If f(x) has a power series: a_n(x-a)^n (centered at a)

what does the power series for f(2x) look like?

If f(x) has a power series: a_n(x-a)^n (centered at a)

what does the power series for f(2x) look like?

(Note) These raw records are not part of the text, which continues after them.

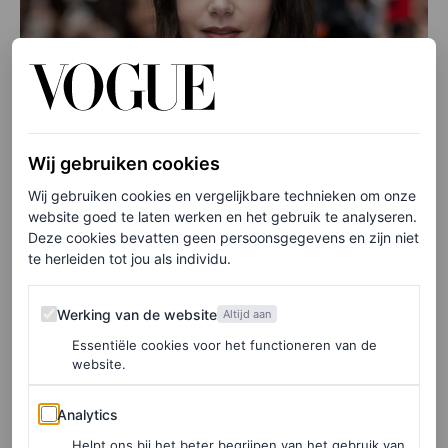
Wij gebruiken cookies
Wij gebruiken cookies en vergelijkbare technieken om onze
website goed te laten werken en het gebruik te analyseren.
Deze cookies bevatten geen persoonsgegevens en zijn niet
te herleiden tot jou als individu.
Werking van de website
Werking van de website
Altijd aan
Essentiële cookies voor het functioneren van de
website.
©GETTY IMAGES
Analytics
Analytics
De krullende pixie
Helpt ons bij het beter begrijpen van het gebruik van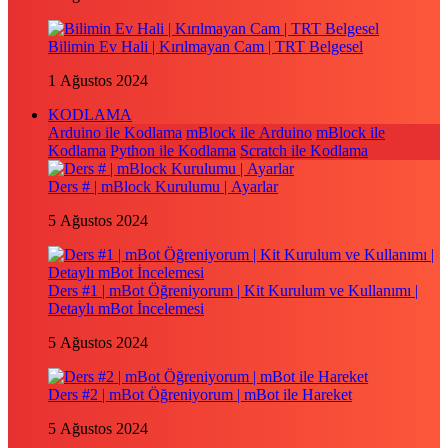
Bilimin Ev Hali | Kırılmayan Cam | TRT Belgesel
1 Ağustos 2024
KODLAMA
Arduino ile Kodlama
mBlock ile Arduino
mBlock ile
Kodlama
Python ile Kodlama
Scratch ile Kodlama
Ders # | mBlock Kurulumu | Ayarlar
5 Ağustos 2024
Ders #1 | mBot Öğreniyorum | Kit Kurulum ve Kullanımı |
Detaylı mBot İncelemesi
5 Ağustos 2024
Ders #2 | mBot Öğreniyorum | mBot ile Hareket
5 Ağustos 2024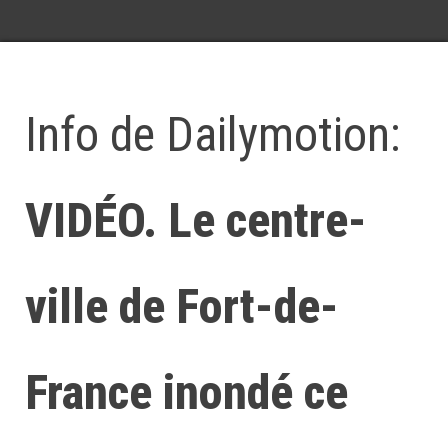
Info de Dailymotion:
VIDÉO. Le centre-
ville de Fort-de-
France inondé ce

You have a problem with this? If "f(x) has power series a_n(x-a)^n" (by which I assume you mean
$$\Sigma a_n (x-a)^n$$
$$f(2x)= \Sigma a_n (2x-a)^n$$?

Hmm..
I would think he is after something like this:
$$f(2x)=\sum_{n=0}^{\infty}a_{n}(2x-a)^{n}=\sum_{n=0}^{\infty}{a_{n}}{2^{n}}\sum_{l=0}^{n}\binom{n}{l}(\frac{a}{2})^{n-l}(x-a)^{l}$$
and then reorganize this double sum into some expression:
$$f(x)=\sum_{n=0}^{\infty}b_{n}(x-a)^{n}$$
with a known sequence b_n

I would think he is after something like this:

$$f(2x) = \sum_{n=0}^{\infty}a_n(2x-a)^n = \sum_{n=0}^{\infty}a_n2^n\left(x-\frac a 2\right)^n =\sum_{n=0}^{\infty}b_n\left(x-\frac a 2\right)^n$$

where $b_n=a_n2^n$

I would think he is after something like this:

$$f(2x) = \sum_{n=0}^{\infty}a_n(2x-a)^n = \sum_{n=0}^{\infty}a_n2^n\left(x-\frac a 2\right)^n =\sum_{n=0}^{\infty}b_n\left(x-\frac a 2\right)^n$$

where $b_n=a_n2^n$

You did all the work!

Oh well, I hope he sees how it came around to this.